Depending on the make and model of your vehicle, and whether you purchase a rebuilt or new transmission, replacing the assembly can cost up to $3,500. For this reason, you should do everything possible to prolong its life. As with your engine, regular maintenance can go a long way toward protecting your transmission from premature failure. The good news is that maintenance is as easy as changing the fluid.
You may have noticed that the mechanics at your dealership or local repair shop recommend transmission flushes. But is the service necessary? More importantly, could it cause a problem with your car's tranny? In this article, we'll present both sides of the issue, so you'll be able to make an informed decision about the service. We'll also provide a quick "how to" guide for changing the automatic transmission fluid (ATF) in your vehicle.
Advantage Of Replacing The ATF
Some automakers claim that drivers do not need to change the fluid in their transmissions. They suggest the ATF can last the life of the assembly. Unfortunately, this claim may not be entirely true.
The fluid is filled with chemicals that help protect your transmission during operation. These chemicals ensure the gears shift smoothly and reliably. The problem is, the heat surrounding the assembly causes the temperature of the ATF to rise. This in turn causes oxidation; the chemicals begin to break down, and provide less protection to the tranny. When this happens, the moving parts begin to generate friction, which causes the shifting to become staggered or uneven. You'll notice a delayed response, or a jerking sensation when the gears shift.

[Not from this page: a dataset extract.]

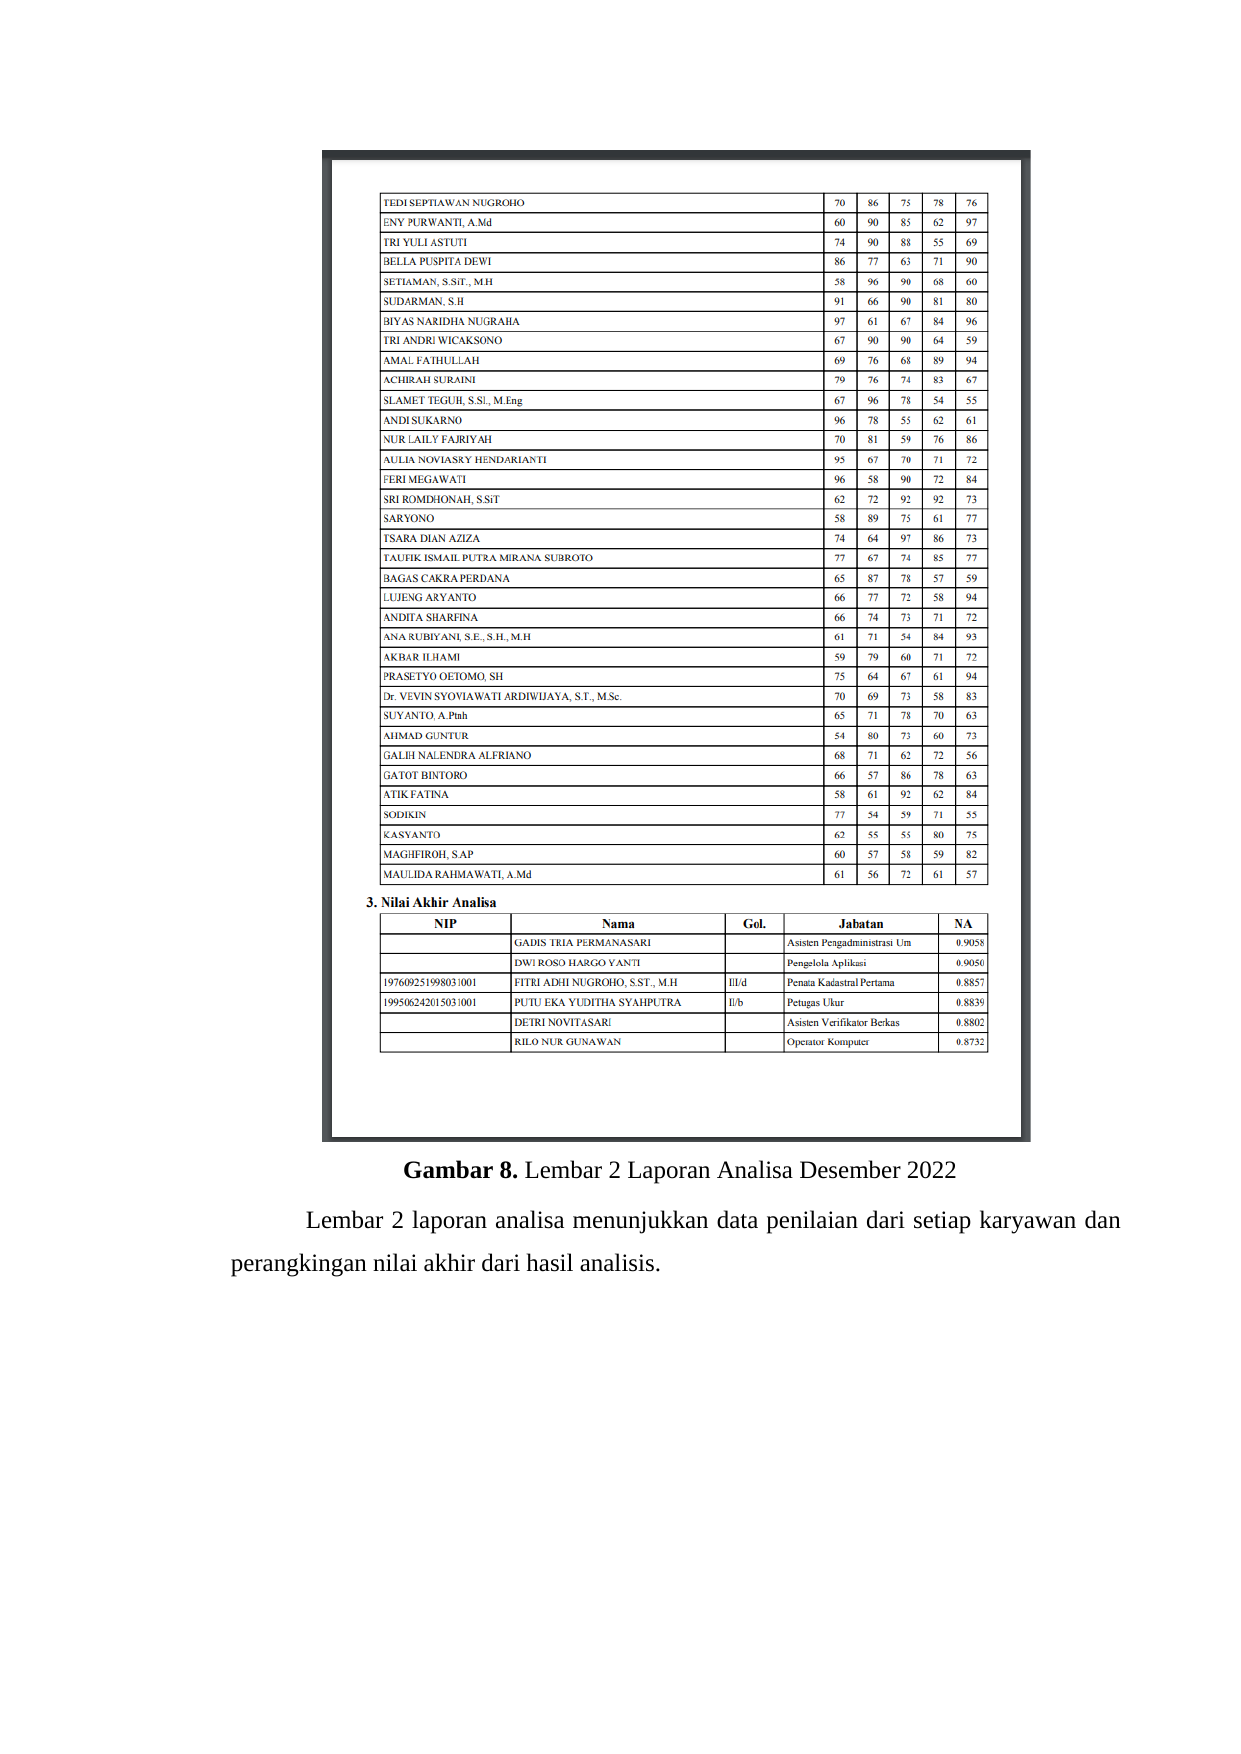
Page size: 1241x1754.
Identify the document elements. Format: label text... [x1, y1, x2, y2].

list Lembar 2 laporan analisa menunjukkan data penilaian dari setiap karyawan dan perangkingan nilai akhir dari hasil analisis. [231, 1205, 1122, 1277]
text Gambar 12. Lembar 2 Laporan Analisa Desember 2022 [162, 1155, 1122, 1184]
picture [322, 150, 1031, 1142]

Replacing the fluid introduces a new batch of protective chemicals into the assembly. They prevent the friction that can eventually destroy the gears and other components. Thus, changing the ATF prolongs its useful life, and postpones an overhaul.
So, how often should you change the fluid? A lot depends on the conditions in which you drive. Many mechanics suggest changing it every 30,000 miles, but placing a load on the assembly will accelerate the fluid's oxidation. If you normally drive aggressively, or haul heavy items up hills, you may need to change it every 20,000 miles.

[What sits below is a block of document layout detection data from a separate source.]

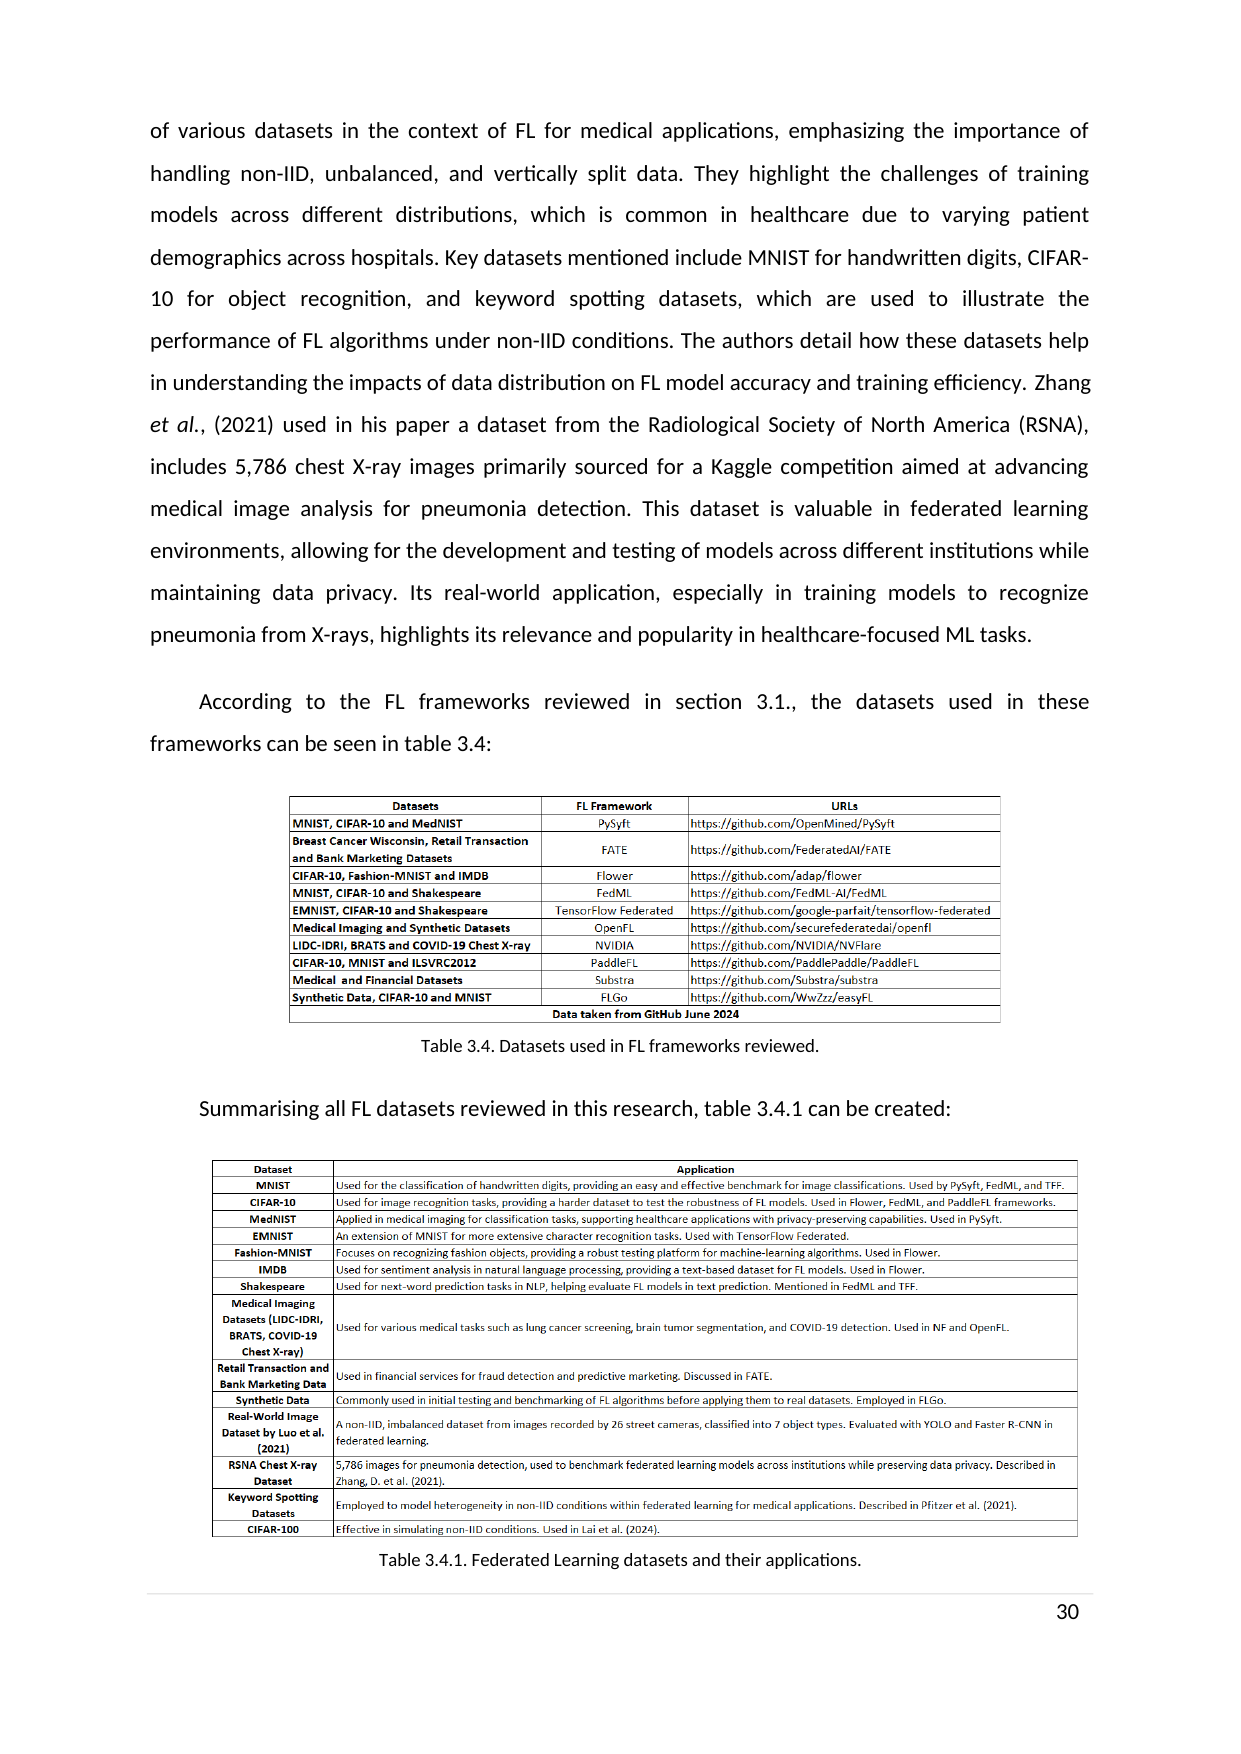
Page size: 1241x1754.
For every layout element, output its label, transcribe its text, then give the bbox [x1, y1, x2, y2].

text Table 3.4. Datasets used in FL frameworks reviewed. [150, 796, 1091, 1057]
text Table 3.4.1. Federated Learning datasets and their applications. [150, 1161, 1091, 1571]
picture [212, 1160, 1078, 1537]
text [150, 117, 1091, 648]
picture [289, 796, 1001, 1023]
text Summarising all FL datasets reviewed in this research, table 3.4.1 can be created: [150, 1094, 1091, 1122]
text According to the FL frameworks reviewed in section 3.1., the datasets used in these frameworks can be seen in table 3.4: [150, 687, 1091, 757]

Potential Hazards Of "Flushing" The Transmission
This brings us to the question of whether flushing your transmission is necessary and safe. During a flush, a special machine is used to push solvents at high pressure backward through the assembly. The solvents and pressure help to jar loose deposits and debris that have accumulated. By cleaning the system, the ATF can flow through it more easily, providing a higher level of lubrication.
There is a danger, however, that knocking loose the deposits will cause bigger problems down the road. For example, if the deposits are pushed through the assembly, but not expelled, they can create an obstruction that prevents fluid from flowing. This will essentially starve your transmission of ATF, which can quickly lead to costly repairs (or worse, an overhaul).
It is worth noting that flushes are generally not recommended for high-mileage vehicles (those with over 100,000 miles) for this reason.
Examining And Changing The Fluid
Thus far, we have explained why changing the ATF is a good idea, and the reason flushing your transmission is a poor one. We'll now explain how to do the former.
Before you start, check the scent, color, and consistency of the fluid. If the ATF is completely oxidized, it will smell as if something is burning. Next, place a few drops on a paper towel, and examine its color. If it is darkly colored, it needs to be changed. Observe its consistency as the drops spread on the paper towel. If the fluid is static (i.e. it does not spread), oxidation has already occurred.
Place sturdy jacks under the frame of your vehicle, and lift it. Locate the pan in which the fluid sits (typically, beneath the dipstick), and loosen the bolts that are holding it in place. Position a bowl or container under the pan to drain the ATF. Then, remove the pan. Some pans will be equipped with a drain plug that can be removed in order to drain the fluid.
With the pan removed and the ATF drained, clean any residual transmission fluid that remains in the pan. You'll likely see small metal particles; remove them, as well.
Next, replace the transmission filter, and the gasket around the perimeter of the pan. Install the new filter and gasket, and replace the pan before tightening the bolts. With everything in place, add the new ATF. Add it slowly, and check the level periodically to avoid overfilling.
The takeaway is that you should check your transmission fluid on a regular basis, and replace it when it becomes oxidized. But avoid having the assembly flushed since doing so can cause more harm than good.